Charity tries to assure Brett that everything is fine back home when they can’t get Joe on the phone, but she secretly feels that something is not right. As the narrator puts it: “She would say nothing that was a lie. She would lie to her son.” She goes on to convince her son (and perhaps herself) that his father just went off on a hunting trip.

Even someone as incidental to the main story as the actor portraying the professor in the Sharp Cereal commercials is distraught that he’s been portrayed as a liar, after having assured all those children that nothing was wrong for so long.

Characters’ subconscious minds play dreams to point out their own lies to themselves. Vic has dreams of Tad in trouble where Tad accuses him of lying about the Monster Words. “They don’t work!” his son sobs, succumbing to dangers from which dream-Vic cannot save him. Donna has similar dreams of Vic being present, but not actually saving them from the car. Worried about his dog (and father) back home, Brett’s stress leads him to start sleepwalking again for the first time in many years, pantomiming his morning ritual of feeding Cujo. These characters try to understand and get a hold of their emotions in these situations, but in the long run they are still uncertain, scared, and know they can do nothing.

We can try to put faith in science, TV commercials, our parents’ wisdom, or just good old common sense, but none of these can save you from fate, destiny, fortune, random chance, or the confluence of events. It was random chance that Charity won the lottery money that allowed her to take her son away, but there was just as much random chance involved in putting Donna and Tad in a such a situation with a rabid dog. What can we do but shrug our shoulders a little and shake our heads wistfully at what might have been had just one thing been different.

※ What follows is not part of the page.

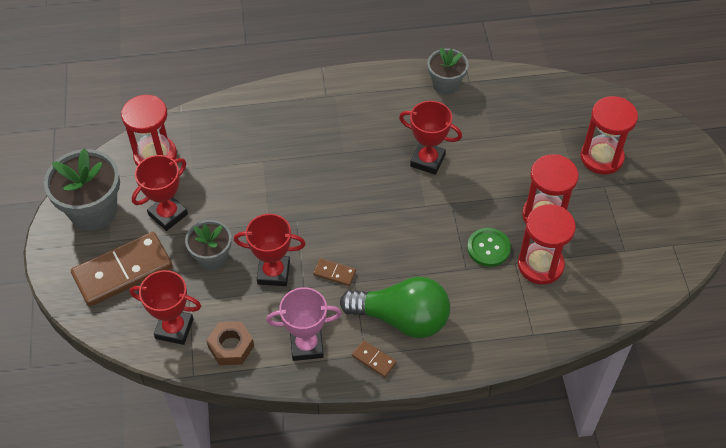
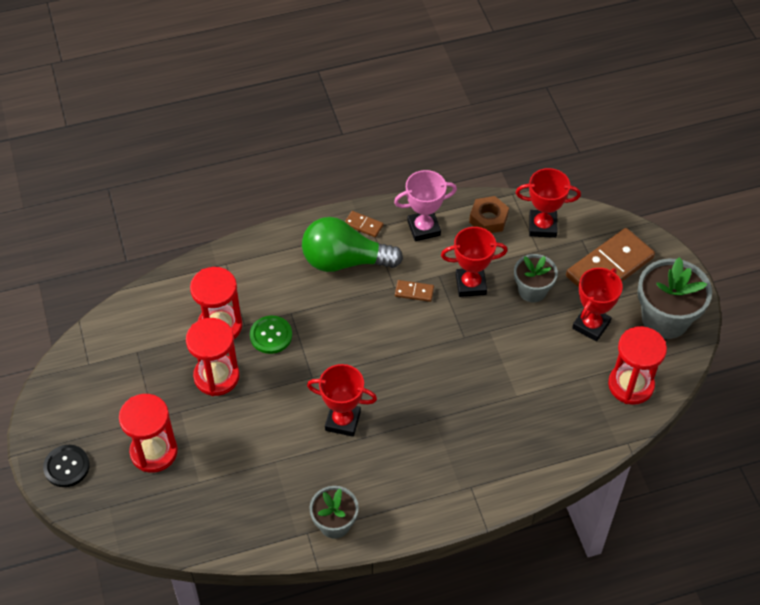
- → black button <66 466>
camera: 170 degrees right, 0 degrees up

But one thing wasn’t different and it did happen in Stephen King’s Castle Rock. In the real world, dogs become rabid, trouble happens at the office, and people are stuck in isolated places, while others win the lottery, so maybe this isn’t so far off the It Could Happen scale. . .

The most important theme of Cujo is the horrid knowledge of hopelessness and the keen awareness that the only defense we have against that knowledge is a mental placebo, that whistling-by-the-graveyard, gallows humor. Be it a spooky, foggy All Hallow’s Eve or a July pool party or just the act of taking your car into the shop, this could be quite a unique situation. Your neighbor could be a serial killer, quietly sawing though a dead human thigh right now. You could be just reading stuff on a webpage when a rabid pet charges for your jugular. You’ll only know when you realize you never saw it coming, but by then it’s probably too late.